Zur Erhöhung der Effizienz der vom Jugendamt zu planenden Hilfen wurde inzwischen die  sozialpädagogische Diagnostik eingeführt. Hierzu wurden im vergangenen Jahr alle Fachkräfte des Allgemeinen Sozialen Dienstes (ASD) in einer mehrtägigen Inhouse-Schulung qualifiziert.  Der wesentliche Unterschied zur bisherigen Arbeitsweise besteht darin, dass in neuen Fällen, in denen keine akute Kindeswohlgefährdung besteht, der ASD zunächst nicht einen freien Träger mit der Durchführung einer Sozialpädagogischen Familienhilfe beauftragt. Die ASD – Fachkraft begibt sich stattdessen für drei Monate für eine intensive Arbeit in die Familie, um zusammen mit allen Familienmitgliedern die optimale Problemlösung zu erarbeiten.

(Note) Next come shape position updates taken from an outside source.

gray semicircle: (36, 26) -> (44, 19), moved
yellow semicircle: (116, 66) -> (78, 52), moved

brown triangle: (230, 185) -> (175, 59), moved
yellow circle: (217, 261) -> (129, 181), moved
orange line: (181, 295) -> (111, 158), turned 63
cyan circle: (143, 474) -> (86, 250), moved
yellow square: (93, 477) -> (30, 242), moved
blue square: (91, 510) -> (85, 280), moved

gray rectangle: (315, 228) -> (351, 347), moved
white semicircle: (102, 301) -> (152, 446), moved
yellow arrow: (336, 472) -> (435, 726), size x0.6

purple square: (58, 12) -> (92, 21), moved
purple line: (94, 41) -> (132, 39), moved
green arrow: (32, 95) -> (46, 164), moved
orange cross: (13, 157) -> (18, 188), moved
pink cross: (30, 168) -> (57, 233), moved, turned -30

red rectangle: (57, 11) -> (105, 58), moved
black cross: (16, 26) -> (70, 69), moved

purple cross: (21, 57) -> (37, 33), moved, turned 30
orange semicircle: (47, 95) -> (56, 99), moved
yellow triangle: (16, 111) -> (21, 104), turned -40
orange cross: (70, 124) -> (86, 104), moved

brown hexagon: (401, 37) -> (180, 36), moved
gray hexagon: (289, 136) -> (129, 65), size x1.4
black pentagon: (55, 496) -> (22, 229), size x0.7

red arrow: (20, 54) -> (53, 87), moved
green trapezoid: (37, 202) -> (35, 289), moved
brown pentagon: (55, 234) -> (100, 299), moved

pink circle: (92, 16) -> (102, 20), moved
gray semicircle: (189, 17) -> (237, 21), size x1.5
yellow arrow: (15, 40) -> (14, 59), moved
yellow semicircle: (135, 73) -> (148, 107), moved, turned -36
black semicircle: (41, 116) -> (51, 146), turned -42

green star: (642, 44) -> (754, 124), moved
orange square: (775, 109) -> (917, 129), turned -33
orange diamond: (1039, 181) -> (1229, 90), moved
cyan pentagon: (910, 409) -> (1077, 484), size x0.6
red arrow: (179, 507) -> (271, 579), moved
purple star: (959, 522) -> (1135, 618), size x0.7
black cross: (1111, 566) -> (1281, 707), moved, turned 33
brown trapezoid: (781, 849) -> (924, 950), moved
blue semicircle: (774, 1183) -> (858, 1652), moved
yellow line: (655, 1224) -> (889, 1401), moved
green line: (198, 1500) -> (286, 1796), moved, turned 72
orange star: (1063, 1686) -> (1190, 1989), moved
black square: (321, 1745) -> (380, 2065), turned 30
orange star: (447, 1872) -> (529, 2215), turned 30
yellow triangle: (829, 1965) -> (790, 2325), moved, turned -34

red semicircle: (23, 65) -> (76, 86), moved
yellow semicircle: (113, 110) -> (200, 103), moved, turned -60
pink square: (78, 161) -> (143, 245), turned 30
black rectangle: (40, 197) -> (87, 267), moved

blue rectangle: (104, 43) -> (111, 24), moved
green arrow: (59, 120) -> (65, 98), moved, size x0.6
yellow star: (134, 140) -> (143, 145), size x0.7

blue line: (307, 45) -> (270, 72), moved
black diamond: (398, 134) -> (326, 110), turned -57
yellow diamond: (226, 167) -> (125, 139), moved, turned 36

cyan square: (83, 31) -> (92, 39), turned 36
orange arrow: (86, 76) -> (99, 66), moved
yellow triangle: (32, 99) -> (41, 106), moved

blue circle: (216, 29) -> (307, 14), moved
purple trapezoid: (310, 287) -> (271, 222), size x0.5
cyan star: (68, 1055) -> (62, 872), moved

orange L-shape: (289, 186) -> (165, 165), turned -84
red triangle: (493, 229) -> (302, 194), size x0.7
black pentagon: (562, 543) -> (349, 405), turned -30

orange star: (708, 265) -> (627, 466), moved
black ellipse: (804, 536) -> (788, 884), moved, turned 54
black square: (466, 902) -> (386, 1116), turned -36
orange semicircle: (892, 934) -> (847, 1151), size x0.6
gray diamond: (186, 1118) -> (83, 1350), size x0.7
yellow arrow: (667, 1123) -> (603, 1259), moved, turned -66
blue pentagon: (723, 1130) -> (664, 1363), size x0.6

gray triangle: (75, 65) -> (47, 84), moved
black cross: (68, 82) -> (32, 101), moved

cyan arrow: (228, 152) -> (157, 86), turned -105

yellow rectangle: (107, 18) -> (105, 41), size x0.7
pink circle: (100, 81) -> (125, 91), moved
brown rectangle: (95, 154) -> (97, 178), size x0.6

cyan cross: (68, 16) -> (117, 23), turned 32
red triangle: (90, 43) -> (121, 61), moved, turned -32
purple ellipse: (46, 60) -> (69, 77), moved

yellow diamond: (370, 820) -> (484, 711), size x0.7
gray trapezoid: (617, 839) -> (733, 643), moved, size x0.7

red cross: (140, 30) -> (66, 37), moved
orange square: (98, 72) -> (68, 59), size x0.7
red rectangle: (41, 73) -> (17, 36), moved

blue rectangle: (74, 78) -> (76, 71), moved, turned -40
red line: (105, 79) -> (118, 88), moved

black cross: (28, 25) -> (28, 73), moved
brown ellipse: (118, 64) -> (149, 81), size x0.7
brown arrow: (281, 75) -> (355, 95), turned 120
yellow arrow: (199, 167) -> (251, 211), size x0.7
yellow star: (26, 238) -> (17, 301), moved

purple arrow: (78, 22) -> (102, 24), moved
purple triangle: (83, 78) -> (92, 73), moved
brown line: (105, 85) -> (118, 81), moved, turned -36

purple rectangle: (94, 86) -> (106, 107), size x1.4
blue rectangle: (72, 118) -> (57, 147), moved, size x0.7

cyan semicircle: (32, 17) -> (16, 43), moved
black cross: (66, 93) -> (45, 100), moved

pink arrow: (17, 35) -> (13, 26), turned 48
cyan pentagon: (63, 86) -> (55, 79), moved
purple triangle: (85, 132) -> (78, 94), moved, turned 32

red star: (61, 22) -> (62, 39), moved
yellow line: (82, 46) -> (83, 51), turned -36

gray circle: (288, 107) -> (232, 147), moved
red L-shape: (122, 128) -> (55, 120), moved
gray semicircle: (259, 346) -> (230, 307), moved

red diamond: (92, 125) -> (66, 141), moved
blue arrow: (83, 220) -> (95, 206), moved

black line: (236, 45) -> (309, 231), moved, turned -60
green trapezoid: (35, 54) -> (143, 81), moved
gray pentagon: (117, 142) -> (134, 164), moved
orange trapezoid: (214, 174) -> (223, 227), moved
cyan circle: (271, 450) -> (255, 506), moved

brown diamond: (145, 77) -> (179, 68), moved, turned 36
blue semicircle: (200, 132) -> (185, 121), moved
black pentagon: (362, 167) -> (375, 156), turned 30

Als Ergebnis kann festgestellt werden, dass die Familie keine weiteren Hilfen benötigt oder die Anbindung an ein anderes Hilfeangebot, wie z. B. die Erziehungsberatungsstelle, die Suchtkrankenberatung oder die Jugendarbeit im Zille erfolgt. Bei Bedarf kann eine ambulante Hilfe zur Erziehung mit einem klar umrissenen Auftrag installiert werden. Die Erfolgsaussicht einer solchen Hilfe ist hoch, da die Eltern in der dreimonatigen Phase der Diagnostik stärker als bisher beteiligt werden.  Da die Hilfe viel mehr vom Kind / Jugendlichen aus gedacht wird, wird künftig in weitaus größerem Umfang die Anbindung des Kindes an die Jugendhilfe oder an neu zu entwickelnde pädagogische Gruppenangebote organisiert werden. In diesem Zusammenhang spielt dem Jugendamt der im nachfolgenden Tagesordnungspunkt vorgestellte Ausbau des evangelischen Gemeindezentrums  in die Karten. Es ist angedacht, dass das Jugendamt zusammen mit den freien Trägern Konzepte für neue pädagogische Gruppenangebote entwickelt, die dann niederschwellig im evangelischen Gemeindezentrum stattfinden werden. Auch das Zille wird in Abstimmung mit dem Jugendamt die Bandbreite der erfolgreichen Angebote der Jugendarbeit ausbauen.

In der Sitzung wird Herr Goebbels, Leiter der sozialen Dienste im Jugend- und Sozialamt, ausführlich über die Einführung der sozialpädagogischen Diagnostik berichten.